- **KUTIPAN SUMBER**
--

Opini: Satrio Budiharjo

Hami-news.com
Papua Barat - Raja empat
Dengan keindahan alamnya yang luar biasa dan keanekaragaman hayati laut yang mendunia, Raja
Ampat telah lama dianggap sebagai simbol kekayaan alam Indonesia. 

Raja Ampat adalah destinasi
wisata yang harus dijaga karena keindahan terumbu karang, spesies laut yang langka, dan budaya
masyarakatnya. ( Selasa, 10 Juni 2025 )

Namun, ekspansi industri pertambangan nikel dalam beberapa tahun terakhir telah
membuat wilayah ini dihadapkan pada ancaman serius. Apa yang dulunya dianggap sebagai peluang
ekonomi, pertambangan ini dapat menghancurkan masyarakat dan ekosistem Raja Ampat. 

Ketidakadilan sosial dan kegagalan sistem hukum Indonesia dalam melindungi tanah airnya adalah bagian dari masalah ini selain kerusakan lingkungan. Kita akan bersama berpikir lebih jauh tentang bagaimana masalah ini seharusnya ditangani dari perspektif hukum, ekologi, dan keadilan sosial.

Latar Belakang Isu Hukum
Indonesia, sebagai penghasil nikel terbesar di dunia, berada dalam situasi sulit karena permintaan nikel
yang meningkat untuk memenuhi kebutuhan industri kendaraan listrik dan perangkat elektronik di
seluruh dunia. 

Meskipun ekonomi negara memerlukan sumber daya alam, pertambangan yang tidak terkendali dapat merusak lingkungan dan berdampak buruk pada masyarakat yang bergantung pada
alam. 

Pertambangan nikel di Raja Ampat adalah contoh nyata bagaimana keuntungan ekonomi seringkali lebih penting daripada perlindungan alam.

Laporan Greenpeace Indonesia menyatakan bahwa penambangan di Pulau Gag, Kawe, dan Manuran
telah merusak hutan tropis, terumbu karang, dan ekosistem laut di sekitarnya. 

Menurut Greenpeace
Indonesia (2025a), lebih dari 500 hektare hutan telah dibabat untuk membuka lahan tambang, menyebabkan sedimentasi yang merusak ekosistem laut yang sangat penting. 

Ini jelas bertentangan dengan prinsip-prinsip yang ada dalam hukum lingkungan Indonesia, yang seharusnya memprioritaskan perlindungan dan keberlanjutan pulau-pulau kecil dan pesisir yang kaya akan keanekaragaman hayati.

--

- **KETENTUAN TUGAS**
1. Menurut kutipan tentang tambang nikel di Raja Ampat, berapa luas hutan yang telah dibabat untuk membuka lahan tambang?
2. Sambung kutipan tentang tambang nikel di Raja Ampat mulai setelah kalimat terakhirnya.
Data yang disertakan berasal dari sumber lain.

--

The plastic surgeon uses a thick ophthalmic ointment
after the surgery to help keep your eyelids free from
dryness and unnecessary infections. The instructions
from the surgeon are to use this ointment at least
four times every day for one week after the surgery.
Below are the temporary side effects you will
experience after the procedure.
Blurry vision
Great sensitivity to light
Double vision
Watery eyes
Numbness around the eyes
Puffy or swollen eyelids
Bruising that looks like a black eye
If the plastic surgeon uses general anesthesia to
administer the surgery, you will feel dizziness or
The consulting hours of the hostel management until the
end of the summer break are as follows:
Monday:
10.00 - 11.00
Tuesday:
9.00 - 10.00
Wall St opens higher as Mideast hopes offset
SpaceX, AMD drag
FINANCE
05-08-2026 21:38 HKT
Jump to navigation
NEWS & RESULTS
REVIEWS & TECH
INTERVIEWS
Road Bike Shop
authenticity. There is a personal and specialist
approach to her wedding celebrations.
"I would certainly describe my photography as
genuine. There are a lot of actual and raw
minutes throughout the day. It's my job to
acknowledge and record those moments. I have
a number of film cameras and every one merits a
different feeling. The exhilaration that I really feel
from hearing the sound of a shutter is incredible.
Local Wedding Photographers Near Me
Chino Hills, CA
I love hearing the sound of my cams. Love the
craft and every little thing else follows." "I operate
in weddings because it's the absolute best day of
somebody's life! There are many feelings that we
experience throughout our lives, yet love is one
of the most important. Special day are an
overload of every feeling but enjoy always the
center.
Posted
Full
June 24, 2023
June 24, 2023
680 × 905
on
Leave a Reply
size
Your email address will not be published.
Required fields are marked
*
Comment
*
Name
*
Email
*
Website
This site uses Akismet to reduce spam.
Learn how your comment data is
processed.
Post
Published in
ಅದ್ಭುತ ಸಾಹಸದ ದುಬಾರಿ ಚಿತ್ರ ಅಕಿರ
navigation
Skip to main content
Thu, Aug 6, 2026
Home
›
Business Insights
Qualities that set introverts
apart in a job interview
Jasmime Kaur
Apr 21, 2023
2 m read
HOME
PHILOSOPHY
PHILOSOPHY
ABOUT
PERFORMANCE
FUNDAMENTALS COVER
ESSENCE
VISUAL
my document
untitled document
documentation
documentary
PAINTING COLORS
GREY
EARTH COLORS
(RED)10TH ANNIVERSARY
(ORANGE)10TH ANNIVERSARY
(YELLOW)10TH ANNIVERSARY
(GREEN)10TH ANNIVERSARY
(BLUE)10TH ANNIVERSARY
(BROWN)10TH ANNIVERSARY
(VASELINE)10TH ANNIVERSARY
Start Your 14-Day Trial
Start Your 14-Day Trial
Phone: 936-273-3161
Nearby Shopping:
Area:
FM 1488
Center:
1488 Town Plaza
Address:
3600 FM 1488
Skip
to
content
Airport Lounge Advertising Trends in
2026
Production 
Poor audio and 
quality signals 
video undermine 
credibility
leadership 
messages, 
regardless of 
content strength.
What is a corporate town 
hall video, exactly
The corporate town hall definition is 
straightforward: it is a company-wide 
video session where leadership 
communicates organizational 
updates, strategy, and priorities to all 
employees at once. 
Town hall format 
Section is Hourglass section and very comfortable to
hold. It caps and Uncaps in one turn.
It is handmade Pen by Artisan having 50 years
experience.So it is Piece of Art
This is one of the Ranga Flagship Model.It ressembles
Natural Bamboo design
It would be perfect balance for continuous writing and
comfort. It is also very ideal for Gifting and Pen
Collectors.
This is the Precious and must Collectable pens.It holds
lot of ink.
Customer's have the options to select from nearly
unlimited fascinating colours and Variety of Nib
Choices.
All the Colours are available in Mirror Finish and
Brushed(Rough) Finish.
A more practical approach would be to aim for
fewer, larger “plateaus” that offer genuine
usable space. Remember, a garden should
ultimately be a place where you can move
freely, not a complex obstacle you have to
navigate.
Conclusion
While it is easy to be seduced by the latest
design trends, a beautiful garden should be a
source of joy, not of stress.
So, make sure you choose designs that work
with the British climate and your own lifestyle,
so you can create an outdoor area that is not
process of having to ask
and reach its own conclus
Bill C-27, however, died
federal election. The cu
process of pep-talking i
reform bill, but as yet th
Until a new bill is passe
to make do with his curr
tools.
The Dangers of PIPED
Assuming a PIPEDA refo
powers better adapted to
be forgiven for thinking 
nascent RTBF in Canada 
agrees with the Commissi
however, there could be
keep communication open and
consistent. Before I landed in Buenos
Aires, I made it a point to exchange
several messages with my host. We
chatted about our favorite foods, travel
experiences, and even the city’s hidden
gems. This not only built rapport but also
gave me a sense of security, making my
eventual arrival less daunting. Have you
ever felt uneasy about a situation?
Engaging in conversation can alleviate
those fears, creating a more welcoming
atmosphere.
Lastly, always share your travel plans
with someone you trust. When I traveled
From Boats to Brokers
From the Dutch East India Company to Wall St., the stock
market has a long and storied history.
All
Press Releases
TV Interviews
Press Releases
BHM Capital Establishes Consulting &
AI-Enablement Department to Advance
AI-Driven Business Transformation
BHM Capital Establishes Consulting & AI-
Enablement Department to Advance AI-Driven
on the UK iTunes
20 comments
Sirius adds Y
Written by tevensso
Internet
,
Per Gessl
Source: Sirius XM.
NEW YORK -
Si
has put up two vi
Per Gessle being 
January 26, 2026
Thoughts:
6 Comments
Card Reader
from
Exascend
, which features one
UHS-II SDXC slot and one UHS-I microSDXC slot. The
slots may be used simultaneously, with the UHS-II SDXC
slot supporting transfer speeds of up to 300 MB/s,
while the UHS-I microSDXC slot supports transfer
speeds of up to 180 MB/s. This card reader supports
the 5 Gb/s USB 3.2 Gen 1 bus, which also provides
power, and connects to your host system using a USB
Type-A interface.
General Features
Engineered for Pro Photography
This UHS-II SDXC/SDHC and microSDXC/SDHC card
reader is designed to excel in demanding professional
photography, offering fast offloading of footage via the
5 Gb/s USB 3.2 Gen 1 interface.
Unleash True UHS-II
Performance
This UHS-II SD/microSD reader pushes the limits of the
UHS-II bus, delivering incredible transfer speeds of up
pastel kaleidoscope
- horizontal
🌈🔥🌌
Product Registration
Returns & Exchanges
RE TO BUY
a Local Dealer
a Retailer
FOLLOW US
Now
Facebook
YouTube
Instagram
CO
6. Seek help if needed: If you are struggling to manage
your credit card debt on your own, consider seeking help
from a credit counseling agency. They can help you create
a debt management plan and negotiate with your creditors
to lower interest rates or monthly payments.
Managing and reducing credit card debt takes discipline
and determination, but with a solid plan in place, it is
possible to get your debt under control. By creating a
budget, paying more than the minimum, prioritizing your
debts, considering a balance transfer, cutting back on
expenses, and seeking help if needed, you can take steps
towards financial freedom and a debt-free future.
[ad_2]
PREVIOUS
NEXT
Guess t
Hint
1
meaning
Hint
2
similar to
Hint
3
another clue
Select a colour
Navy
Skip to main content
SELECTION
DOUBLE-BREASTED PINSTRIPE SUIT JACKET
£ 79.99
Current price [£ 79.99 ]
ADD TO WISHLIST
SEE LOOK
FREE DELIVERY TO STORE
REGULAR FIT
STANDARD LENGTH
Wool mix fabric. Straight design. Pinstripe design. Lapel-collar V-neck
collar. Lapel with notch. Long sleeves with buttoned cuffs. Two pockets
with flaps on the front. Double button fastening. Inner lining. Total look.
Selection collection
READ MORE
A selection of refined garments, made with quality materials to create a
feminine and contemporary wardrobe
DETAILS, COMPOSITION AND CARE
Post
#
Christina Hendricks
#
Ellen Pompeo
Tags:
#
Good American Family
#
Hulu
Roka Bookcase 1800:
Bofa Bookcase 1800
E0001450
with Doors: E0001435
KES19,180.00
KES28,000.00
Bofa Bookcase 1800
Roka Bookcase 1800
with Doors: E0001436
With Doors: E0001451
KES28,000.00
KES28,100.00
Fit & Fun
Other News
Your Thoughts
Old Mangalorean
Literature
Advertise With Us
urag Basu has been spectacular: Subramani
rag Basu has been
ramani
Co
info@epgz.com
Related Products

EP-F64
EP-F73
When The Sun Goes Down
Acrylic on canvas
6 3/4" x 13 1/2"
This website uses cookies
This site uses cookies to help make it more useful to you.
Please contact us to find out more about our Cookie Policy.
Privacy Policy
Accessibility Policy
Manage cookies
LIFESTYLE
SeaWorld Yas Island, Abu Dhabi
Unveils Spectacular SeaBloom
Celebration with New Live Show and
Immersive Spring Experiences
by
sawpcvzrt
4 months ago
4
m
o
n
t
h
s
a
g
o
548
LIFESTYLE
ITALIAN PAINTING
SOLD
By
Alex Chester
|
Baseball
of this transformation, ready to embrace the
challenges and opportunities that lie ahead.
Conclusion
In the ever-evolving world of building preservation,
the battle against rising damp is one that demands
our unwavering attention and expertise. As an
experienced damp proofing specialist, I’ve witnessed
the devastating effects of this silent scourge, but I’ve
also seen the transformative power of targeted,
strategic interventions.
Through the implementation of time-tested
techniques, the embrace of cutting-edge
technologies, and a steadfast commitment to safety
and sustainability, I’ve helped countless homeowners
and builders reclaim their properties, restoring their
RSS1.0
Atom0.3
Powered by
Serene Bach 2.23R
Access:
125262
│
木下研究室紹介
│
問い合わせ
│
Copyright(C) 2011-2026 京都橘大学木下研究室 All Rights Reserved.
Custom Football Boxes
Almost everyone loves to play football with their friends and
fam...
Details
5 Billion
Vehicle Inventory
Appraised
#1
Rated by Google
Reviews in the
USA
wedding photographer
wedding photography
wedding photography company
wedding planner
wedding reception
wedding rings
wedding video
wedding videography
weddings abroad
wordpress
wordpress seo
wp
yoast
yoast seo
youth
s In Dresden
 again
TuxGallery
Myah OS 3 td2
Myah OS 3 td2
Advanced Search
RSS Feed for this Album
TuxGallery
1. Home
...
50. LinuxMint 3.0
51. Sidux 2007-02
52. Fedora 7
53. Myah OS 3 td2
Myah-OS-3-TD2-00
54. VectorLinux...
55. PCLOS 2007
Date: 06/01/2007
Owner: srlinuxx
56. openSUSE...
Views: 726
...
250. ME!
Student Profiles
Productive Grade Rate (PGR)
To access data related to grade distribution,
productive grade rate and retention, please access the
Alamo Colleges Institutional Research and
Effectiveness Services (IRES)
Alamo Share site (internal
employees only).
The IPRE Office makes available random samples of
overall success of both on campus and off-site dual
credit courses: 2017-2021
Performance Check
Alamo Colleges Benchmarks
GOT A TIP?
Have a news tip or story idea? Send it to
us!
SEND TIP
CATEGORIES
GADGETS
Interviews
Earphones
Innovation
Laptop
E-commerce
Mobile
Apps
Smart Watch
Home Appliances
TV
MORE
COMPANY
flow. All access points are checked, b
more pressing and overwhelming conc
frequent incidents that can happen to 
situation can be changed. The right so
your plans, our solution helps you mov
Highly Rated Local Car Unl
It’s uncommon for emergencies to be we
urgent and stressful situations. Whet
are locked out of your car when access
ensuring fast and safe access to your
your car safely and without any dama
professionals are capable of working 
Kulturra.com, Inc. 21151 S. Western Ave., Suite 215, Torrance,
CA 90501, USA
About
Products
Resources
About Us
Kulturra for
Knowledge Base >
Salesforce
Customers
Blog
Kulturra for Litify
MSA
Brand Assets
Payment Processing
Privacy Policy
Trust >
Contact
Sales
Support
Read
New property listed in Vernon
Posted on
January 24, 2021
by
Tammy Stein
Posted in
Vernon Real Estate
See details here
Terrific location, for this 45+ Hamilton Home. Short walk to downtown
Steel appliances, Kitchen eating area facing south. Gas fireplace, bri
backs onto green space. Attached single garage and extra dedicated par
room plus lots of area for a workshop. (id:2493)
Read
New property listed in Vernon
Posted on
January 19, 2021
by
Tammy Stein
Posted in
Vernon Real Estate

--

- **HASIL LATIHAN**
1. Lebih dari 500 hektare.

2.
Seperti yang tercantum dalam Undang-Undang Nomor 1 Tahun 2014 tentang Pengelolaan Wilayah Pesisir dan Pulau-Pulau Kecil, pertambangan dilarang di kawasan konservasi, menurut hukum
Indonesia, terutama yang berkaitan dengan pengelolaan wilayah pesisir.

Namun, fakta di lapangan
menunjukkan bahwa, meskipun ada peraturan yang ketat, perusahaan besar masih mendapatkan izin penambangan tanpa mempertimbangkan dampak lingkungan. 

Ironisnya, masyarakat lokal dan
masyarakat adat yang tinggal di wilayah tersebut paling terdampak oleh perubahan ini, dan sebagian besar keputusan dibuat tanpa partisipasi langsung dengan masyarakat.

Implikasi terhadap Sistem Hukum Indonesia., Indonesia seharusnya memiliki mekanisme yang kuat untuk mengawasi dan mengontrol eksploitasi sumber daya alam sebagai negara hukum. Namun, kasus pertambangan nikel Raja Ampat menunjukkan dengan jelas bagaimana sistem hukum Indonesia gagal melaksanakan aturan yang ada, yang telah
memperburuk keadaan. 

Seringkali, sistem hukum kita berfokus pada keuntungan ekonomi jangka
pendek daripada memastikan keberlanjutan masyarakat dan lingkungan dalam jangka panjang.

Dr. Faridah Sulaeman, seorang ahli hukum lingkungan, mengatakan bahwa penegakan hukum yang
tidak memadai merupakan masalah utama dalam pengelolaan sumber daya alam Indonesia. 

Sulaeman menjelaskan bahwa meskipun banyak regulasi yang baik di atas kertas, implementasinya sering tidak
berjalan sesuai harapan.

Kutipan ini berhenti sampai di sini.